### ZIEL DER ÜBUNG
Schreibe im Text über Schach und das Ruderboot alles von „Zwei in einem“ bis hinunter zu „vollkommen imkompetent vorzukommen?“ noch einmal ab und ersetze dabei „Nicht-Schachspieler“ durch „Schachlaien“.

### GEGEBENER TEXT
▼

Zwei in einem Boot

Ist schon mal jemandem aufgefallen, wie unmöglich es erscheint, einem Nicht-Schachspieler (NSP) etwas über das Spiel begreiflich zu machen, ohne sich nach spätestens drei Sätzen aus erklärungstechnischer Sicht vollkommen imkompetent vorzukommen?

Ok, ok, ich ziehe die Frage zurück! Natürlich ist das den meisten wohl schon aufgefallen. So auch mir vor nicht allzu langer Zeit. Bei einem Gespräch blickten mich plötzlich zwei fragende Augen an, als ich den Begriff des Spielstils fallen ließ. „Wie jetzt, kann man beim Schach etwa auch sowas wie aggressiv sein?“ – „Äh, ja natürlich!“

An dieser Stelle schoss mir dann das Bild durch den Kopf, das mein Gegenüber von einer Schachpartie im allgemeinen haben könnte: zwei Männer mit schütterem Haar, der Pullover spannt über dem Bauch eine Winzigkeit zuviel, sitzen sich mehr oder weniger transpirierend und schweigend gegenüber. Gekrönt wird das mit einer Dosis von stundenlanger Sprachlosigkeit. Aktivität, geschweige denn Aggressivität spricht nun wirklich nicht aus dieser Szene.

Gut, man könnte hier den Vergleich zum Fußball bemühen, in dem die Figuren den Spielern entsprechen und die über das Brett gebeugte Spieler gleichen gottähnliche Trainern. Allerdings muss ich zugeben, dass mir diese Gegenüberstellung nicht so recht zusagt. Sie mag zwar auch für den weit Außenstehenden einleuchtend sein, mir persönlich wird aber eine zu starke Beziehung zwischen Schach und Sport hergestellt. Und dabei werden ja die kreativen und ästhetischen Aspekte unseres schönes Hobbies viel zu sehr in die Nähe bloßen Erfolges und Gewinnstrebens gerückt!

Auf der Suche nach einer anderen Analogie bin ich auf das Ruderboot verfallen und mich interessiert brennend, ob der gemeine Schachspieler und vielmehr noch der gemeine NSP damit etwas anfangen kann.

Stellen wir uns zwei gegeneinander antretende Schachspieler als Menschen vor, die nur mit ihrem Gegner draußen auf dem Ozean in einem Ruderboot sitzen. Das Land ist schwimmend unter keinen Umständen zu erreichen. Nur rudernd kann man wieder festen Boden betreten. Und die volle Belohnung gibt’s natürlich nur, wenn man allein das Ufer unter seine Füße nimmt. Die logische Konsequenz ist, dass auf dem Boot ein Kampf zwischen den beiden Kontrahenten entbrennt, bei dem es darum geht, den Gegner ins Wasser zu befördern und ihn somit frühzeitig an einer vorderen Stelle der Nahrungskette einzugliedern.

Wie bekommt man da jetzt verschiedene Spielertypen mit ihren unterschiedlichen Spielstilen untergebracht?

▲

### DATENAUSZUG
▼

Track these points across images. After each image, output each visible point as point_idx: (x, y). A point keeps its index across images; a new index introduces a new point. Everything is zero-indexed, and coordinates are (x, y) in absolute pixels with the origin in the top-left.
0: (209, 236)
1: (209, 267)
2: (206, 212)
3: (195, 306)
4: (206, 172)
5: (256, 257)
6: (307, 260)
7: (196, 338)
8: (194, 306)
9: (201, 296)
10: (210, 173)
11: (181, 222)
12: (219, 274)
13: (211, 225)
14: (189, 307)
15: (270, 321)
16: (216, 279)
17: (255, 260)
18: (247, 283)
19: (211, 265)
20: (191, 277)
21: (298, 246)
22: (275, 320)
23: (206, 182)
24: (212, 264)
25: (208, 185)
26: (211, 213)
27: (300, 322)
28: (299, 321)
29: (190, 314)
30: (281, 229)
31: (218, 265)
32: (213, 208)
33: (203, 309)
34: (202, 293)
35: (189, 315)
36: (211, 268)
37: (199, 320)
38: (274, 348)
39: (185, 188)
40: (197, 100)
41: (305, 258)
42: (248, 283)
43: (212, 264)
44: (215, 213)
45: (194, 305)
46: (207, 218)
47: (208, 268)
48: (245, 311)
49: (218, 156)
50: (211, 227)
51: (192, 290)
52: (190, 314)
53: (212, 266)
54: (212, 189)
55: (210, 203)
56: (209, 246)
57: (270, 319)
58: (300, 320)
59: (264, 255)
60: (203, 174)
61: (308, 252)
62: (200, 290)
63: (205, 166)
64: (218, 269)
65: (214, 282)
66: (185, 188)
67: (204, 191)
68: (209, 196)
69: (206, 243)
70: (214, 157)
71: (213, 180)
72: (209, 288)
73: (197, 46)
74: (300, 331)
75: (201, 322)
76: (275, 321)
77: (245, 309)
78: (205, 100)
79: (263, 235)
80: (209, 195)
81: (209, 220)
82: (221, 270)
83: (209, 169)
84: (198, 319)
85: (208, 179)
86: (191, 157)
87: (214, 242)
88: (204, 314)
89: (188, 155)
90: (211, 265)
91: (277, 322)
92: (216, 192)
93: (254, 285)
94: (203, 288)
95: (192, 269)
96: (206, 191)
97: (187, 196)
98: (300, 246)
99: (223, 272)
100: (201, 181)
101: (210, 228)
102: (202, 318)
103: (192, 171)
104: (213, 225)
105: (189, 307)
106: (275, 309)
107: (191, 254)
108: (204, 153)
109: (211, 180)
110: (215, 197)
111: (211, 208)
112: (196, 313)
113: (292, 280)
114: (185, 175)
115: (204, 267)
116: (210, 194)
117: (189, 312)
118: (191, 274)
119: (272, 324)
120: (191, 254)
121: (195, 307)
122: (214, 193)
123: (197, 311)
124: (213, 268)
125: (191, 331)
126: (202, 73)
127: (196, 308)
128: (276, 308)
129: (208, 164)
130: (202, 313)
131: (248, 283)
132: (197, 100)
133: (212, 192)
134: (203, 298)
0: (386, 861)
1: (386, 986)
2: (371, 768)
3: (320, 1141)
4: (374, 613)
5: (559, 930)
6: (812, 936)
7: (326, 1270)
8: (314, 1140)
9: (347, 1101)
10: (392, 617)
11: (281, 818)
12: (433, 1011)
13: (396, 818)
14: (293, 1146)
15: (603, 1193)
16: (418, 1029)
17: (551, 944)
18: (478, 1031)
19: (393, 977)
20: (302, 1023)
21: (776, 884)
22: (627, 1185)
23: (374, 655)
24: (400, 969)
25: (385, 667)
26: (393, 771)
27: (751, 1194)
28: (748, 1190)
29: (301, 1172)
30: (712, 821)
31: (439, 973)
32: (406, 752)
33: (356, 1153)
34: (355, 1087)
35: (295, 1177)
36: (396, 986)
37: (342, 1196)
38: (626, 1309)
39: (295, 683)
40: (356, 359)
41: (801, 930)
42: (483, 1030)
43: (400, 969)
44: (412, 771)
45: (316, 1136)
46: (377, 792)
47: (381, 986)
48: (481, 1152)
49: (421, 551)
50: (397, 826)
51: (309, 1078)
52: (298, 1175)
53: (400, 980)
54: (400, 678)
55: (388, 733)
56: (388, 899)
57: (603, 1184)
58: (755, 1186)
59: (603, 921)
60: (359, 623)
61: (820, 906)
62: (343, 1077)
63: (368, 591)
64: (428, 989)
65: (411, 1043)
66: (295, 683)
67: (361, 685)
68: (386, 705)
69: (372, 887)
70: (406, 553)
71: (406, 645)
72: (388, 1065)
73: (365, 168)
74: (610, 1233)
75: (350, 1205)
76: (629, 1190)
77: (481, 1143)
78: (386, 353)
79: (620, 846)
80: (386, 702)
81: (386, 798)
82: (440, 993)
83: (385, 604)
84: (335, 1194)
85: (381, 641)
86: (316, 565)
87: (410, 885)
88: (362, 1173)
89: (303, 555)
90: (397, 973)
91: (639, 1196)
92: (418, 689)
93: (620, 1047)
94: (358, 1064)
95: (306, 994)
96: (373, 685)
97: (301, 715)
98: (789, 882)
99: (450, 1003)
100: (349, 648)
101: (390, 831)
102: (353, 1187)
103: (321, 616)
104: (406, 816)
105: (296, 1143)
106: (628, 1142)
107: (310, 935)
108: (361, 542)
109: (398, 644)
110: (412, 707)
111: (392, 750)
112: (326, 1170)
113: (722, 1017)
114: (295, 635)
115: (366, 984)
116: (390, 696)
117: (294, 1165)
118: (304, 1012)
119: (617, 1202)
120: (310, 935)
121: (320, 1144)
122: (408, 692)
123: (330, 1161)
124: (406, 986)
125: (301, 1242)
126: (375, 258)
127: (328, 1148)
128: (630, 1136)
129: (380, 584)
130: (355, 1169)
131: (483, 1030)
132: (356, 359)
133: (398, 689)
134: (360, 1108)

▲

### LÖSUNG DER AUFGABE
Zwei in einem Boot

Ist schon mal jemandem aufgefallen, wie unmöglich es erscheint, einem Schachlaien (NSP) etwas über das Spiel begreiflich zu machen, ohne sich nach spätestens drei Sätzen aus erklärungstechnischer Sicht vollkommen imkompetent vorzukommen?